SECCIÓN DE TEXTO:

----------------

Desde que tengo memoria, he sido aficionada al fútbol y a los deportes en general. Era difícil evitarlo: la menor de tres hermanos y la única mujer, con un papá muy aficionado a los deportes, especialmente el fútbol y el béisbol.
Por eso, la inesperada muerte de Diogo Jota, el delantero del Liverpool, junto con su hermano Andre Silva, me impactó bastante, y guardadas las proporciones, se sintió como la muerte de una persona muy cercana.
Cuando se es aficionado (no confundir con fanático), los jugadores se convierten en una especie de familiares, que te brindan inmensa alegría en el triunfo y tristeza y desazón en la derrota (aunque después de uno y otra, siempre saldrá el sol).
En mi proceso de duelo por el fallecimiento de mi esposo hace algunos años, el fútbol, especialmente el del Liverpool de la era de Klopp, ha sido un bálsamo, generador de bienestar y consuelo, se ha convertido en mi lugar feliz. La historia del equipo, de la ciudad, las dificultades por las que atravesó, especialmente en la década de los ochenta, donde inclusive se develaría más tarde que hubo un plan de “declive gestionado” desde el gobierno de la época, son factores que han influido en mi afición por el equipo.
Tengo amigas que meditan. Yo veo fútbol. Durante más de noventa minutos, el mundo se paraliza, y todo gira en torno al balón y a los veintidós jugadores que lo disputan en el campo de juego. Ver un buen partido hace que te olvides de todo. Es una afición que no es fácil de explicar, solo entendible por aquellos que la comparten.
En mi casa, la costumbre era verlo sin conversar de otros temas, con el televisor sin volumen, siguiendo la transmisión por radio. Hoy en día eso no es posible, porque mientras están cuadrando el balón para cobrar el tiro de esquina, el locutor en la radio ya está cantando el gol y le arruina a uno la emoción (y ni qué decir cuando se trata de un penalti). Pobre de aquél que se le ocurriera llamar por teléfono durante un partido, “…pero a quién se le ocurre llamar a esta hora, ¿es que no están viendo el partido?” decíamos todos casi en coro.
La reacción en el ámbito mundial por parte de aficionados, dirigentes, técnicos y jugadores (inclusive rivales en la cancha, que celebraron los goles como él los celebraba, en una clara intención de rendirle homenaje), nos hicieron recordar que el fútbol es mucho más que un juego: es una familia.
A nivel local, quienes lo vivimos, aún tenemos muy presente cómo la gente se lanzó a las calles para despedir a Andrés Escobar, asesinado el 2 de julio de 1994, dejando un sentimiento de tristeza que aún persiste entre quienes lo vimos jugar.

----------------

[Tareas de comprensión de figuras]
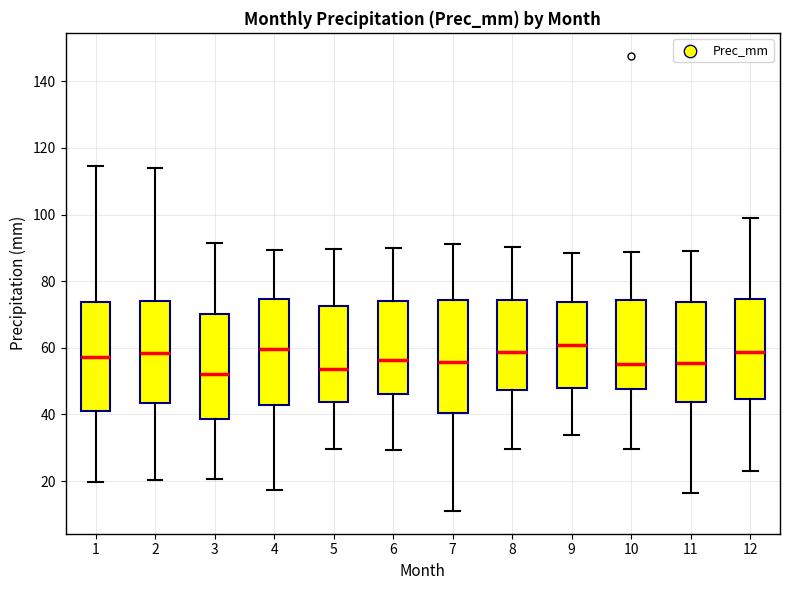

Reading left to right, transcribe this box plot: for each box, give where its median line is, the range the box spans, and where its two whiskers end, as read against the y-axis. The values are not printed on the chart, so give them approximately, as read against the axis.

1: median 58, box 42 to 74, whiskers 20 to 114
2: median 58, box 44 to 74, whiskers 20 to 114
3: median 52, box 38 to 70, whiskers 20 to 92
4: median 60, box 42 to 74, whiskers 18 to 90
5: median 54, box 44 to 72, whiskers 30 to 90
6: median 56, box 46 to 74, whiskers 30 to 90
7: median 56, box 40 to 74, whiskers 12 to 92
8: median 58, box 48 to 74, whiskers 30 to 90
9: median 60, box 48 to 74, whiskers 34 to 88
10: median 56, box 48 to 74, whiskers 30 to 88
11: median 56, box 44 to 74, whiskers 16 to 88
12: median 58, box 44 to 74, whiskers 24 to 98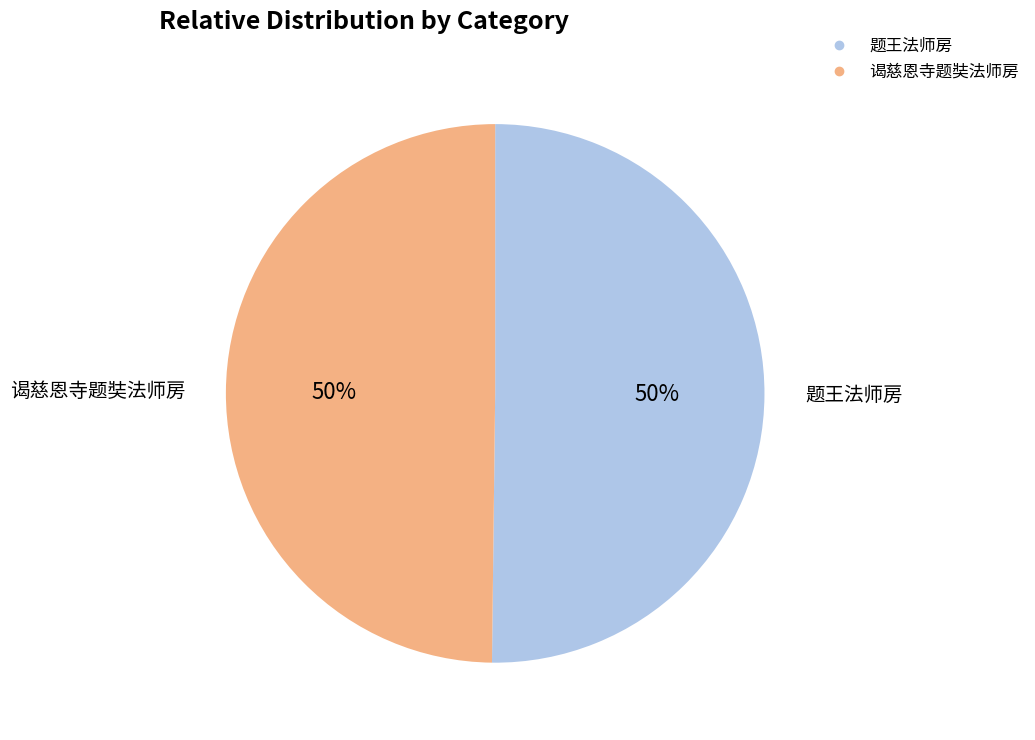

Approximately how many times larger is the value at 谒慈恩寺题奘法师房 compared to 题王法师房?

1.0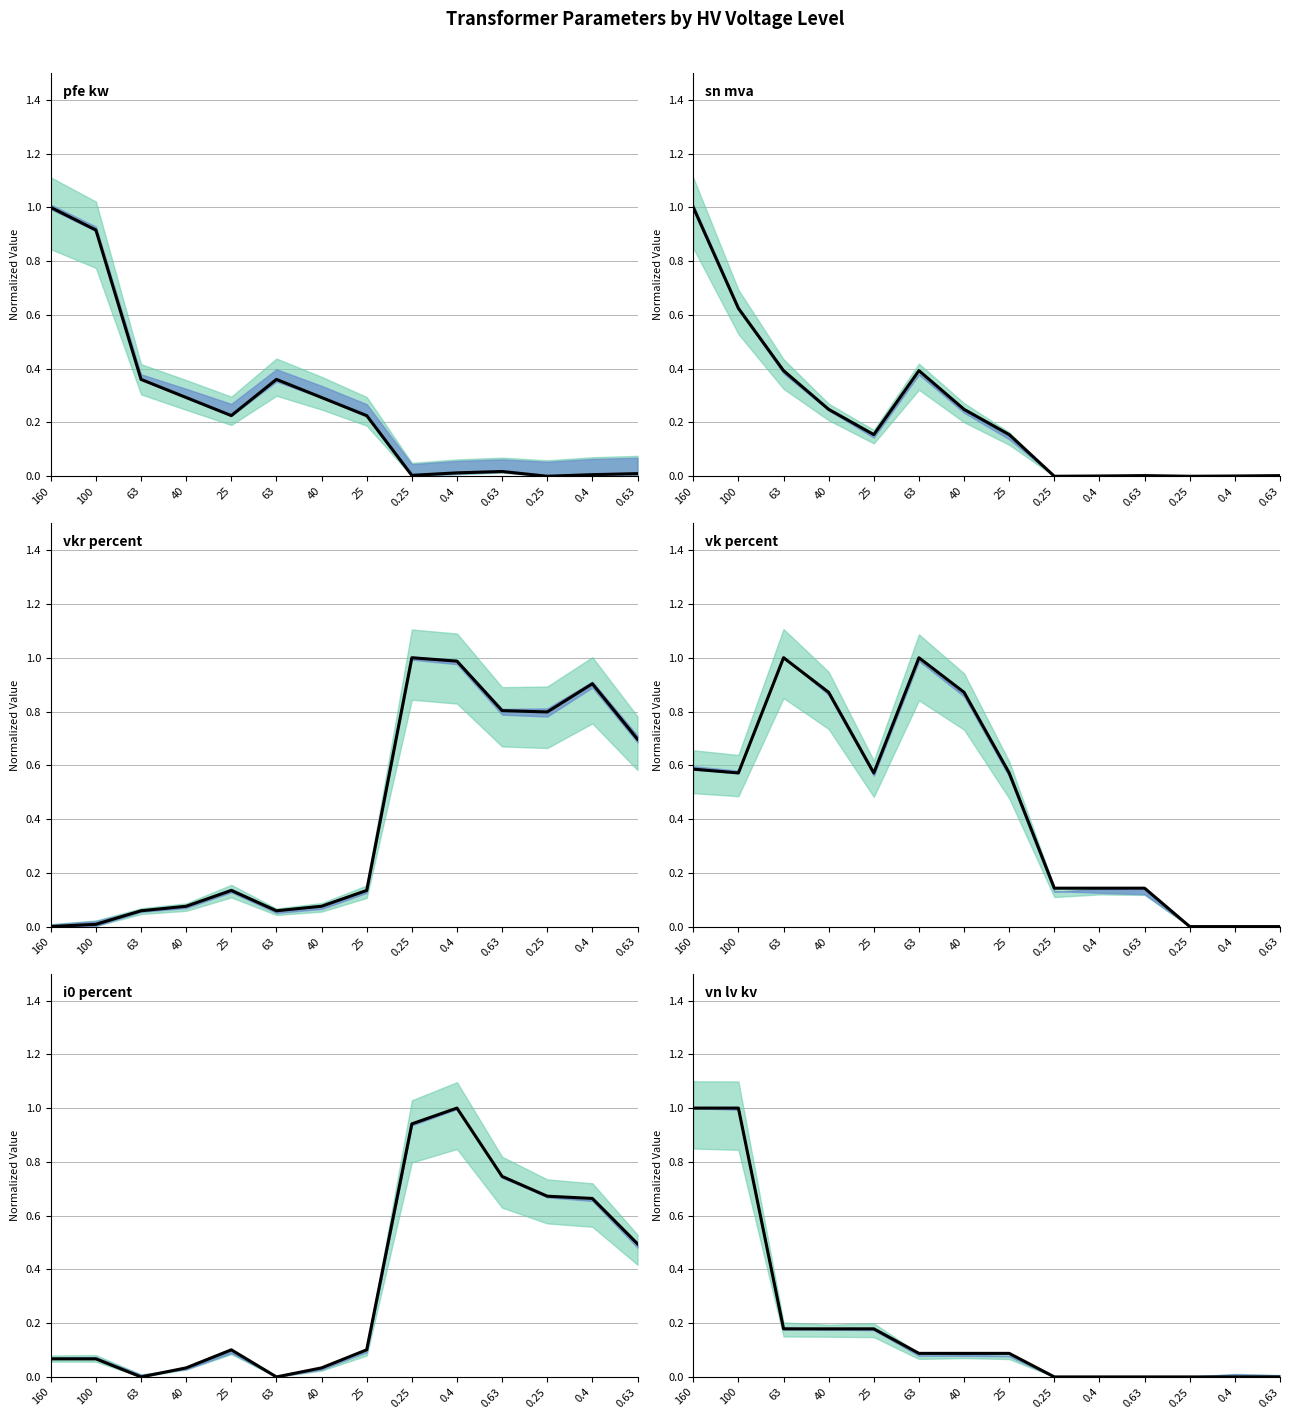

Which series has the widest spread of values?

pfe_kw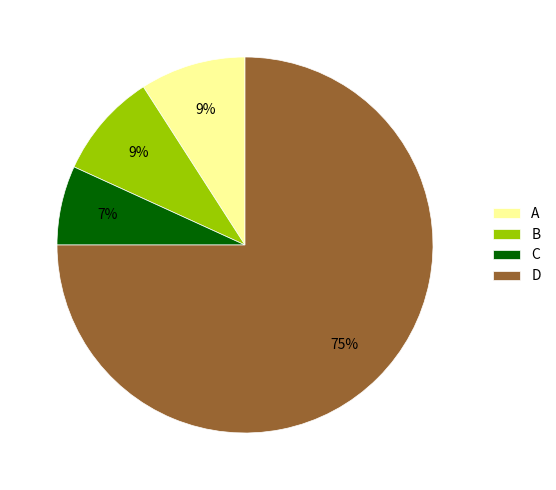

To the nearest percent, what is the difference between the D and A slice percentages?

66%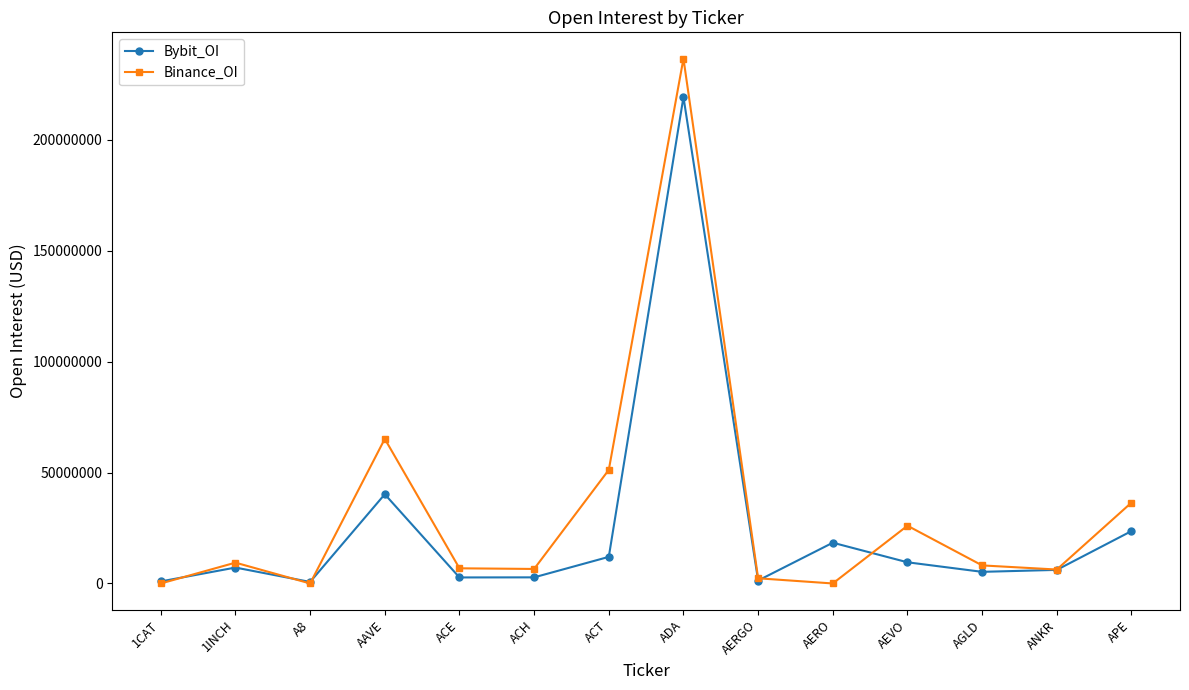

What is the difference between the maximum and second lowest values in the Binance_OI series?

236510466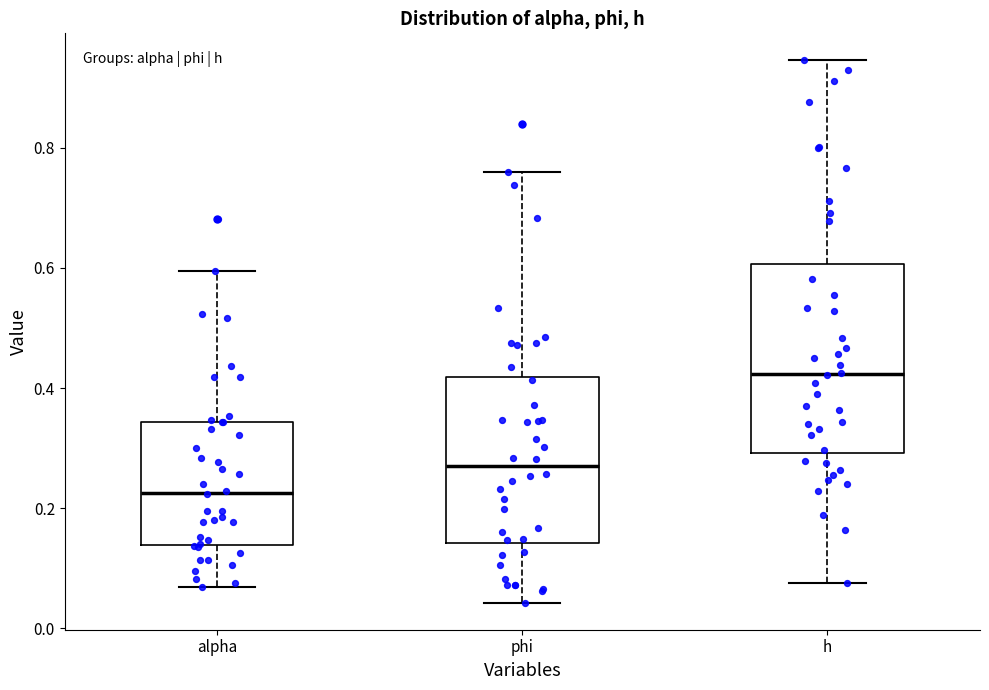

Where does the lower whisker of the box for phi end on the y-axis? The values are not printed on the chart, so give them approximately, as read against the axis.

0.04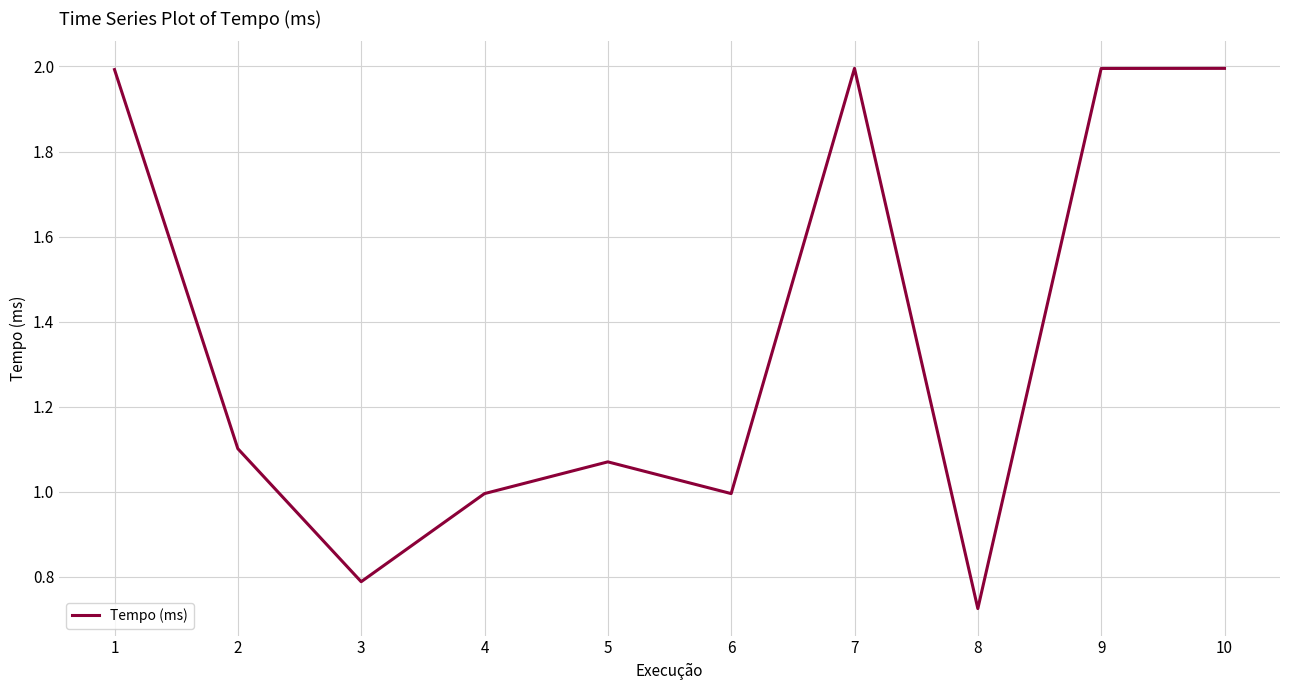

True or false: the data shows 2.0 at 1.

True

----------------

PREGUNTAS:
1 > En el texto sobre el fútbol y el duelo, ¿de qué equipo era delantero Diogo Jota?
2 > Traduce al inglés la oración "Ver un buen partido hace que te olvides de todo." del texto sobre el fútbol y el duelo.
3 > Prosigue el texto sobre el fútbol y el duelo a partir de su última oración.

RESPUESTAS DADAS:
1 > Del Liverpool.

2 > Watching a good match makes you forget everything.

3 >
La tragedia del avión del Chapecoense en 2016, sacó lo mejor de la solidaridad de la familia del fútbol (cuando solicitaron la presencia de voluntarios que supieran hablar portugués, fue tal la cantidad que se ofrecieron, que tuvieron que devolverlos); y a miles de kilómetros de Medellín, en Anfield, el estadio del Liverpool, durante el minuto de silencio observado en homenaje a los futbolistas fallecidos, se podía escuchar el zumbido de una mosca.
Cuando la esposa de Cristiano Ronaldo perdió un bebé, días antes de un encuentro entre el Manchester United y el Liverpool, en Anfield, justo en el minuto 7, todo el estadio aplaudió a CR7 durante un minuto. La familia es solidaria.
Liverpool no ha sido ajeno a las tragedias: 1985, Heysel (Bélgica); 1989, Hillsborough (Inglaterra), esta última conmemorada con el número 97 estampado en la camiseta del equipo y en el memorial en Anfield, para recordar a las víctimas del penoso episodio. Es por esto que no sorprende la reacción de los aficionados, que cubrieron con un tapete de flores y mensajes, las afueras del estadio. Aún los equipos rivales han tenido gestos sobrecogedores, como el homenaje rendido el pasado domingo, en el primer partido amistoso de la pretemporada, contra el Preston (de segunda división), donde el capitán del equipo local colocó una corona de flores justo en frente de la tribuna ocupada por los aficionados visitantes del Liverpool, mientras una cantante interpretaba You’ll Never Walk Alone (imposible contener las lágrimas).
Diogo Jota nos demostró que los sueños pueden cumplirse: a los seis años quería ser jugador de fútbol, tanto en la selección de Portugal, como en un equipo europeo. Este último sueño creyó haberlo cumplido cuando llegó al Wolverhampton de Inglaterra, pero continuó ascendiendo y triunfó con el Liverpool. El muchacho de Portugal, que llegó en el 20, les dio el título número 20 y jugaba con el 20; ese 20 que será ahora eterno, pues el equipo decidió retirar el número de la camiseta en todos los niveles (profesional, femenino y en las divisiones menores.
En menos de dos meses, en lo que parecía un verano perfecto, ganó la Premier League con Liverpool; la UEFA Nations League con Portugal; se casó con el amor de su vida y madre de sus tres hijos; y falleció en un accidente automovilístico, lo que nos demuestra (como dice la canción de Sting) cuán frágiles somos.
Sí, la familia del fútbol está de luto, la temporada no será la misma. R.I.P. Diogo Jota, nunca caminarás solo.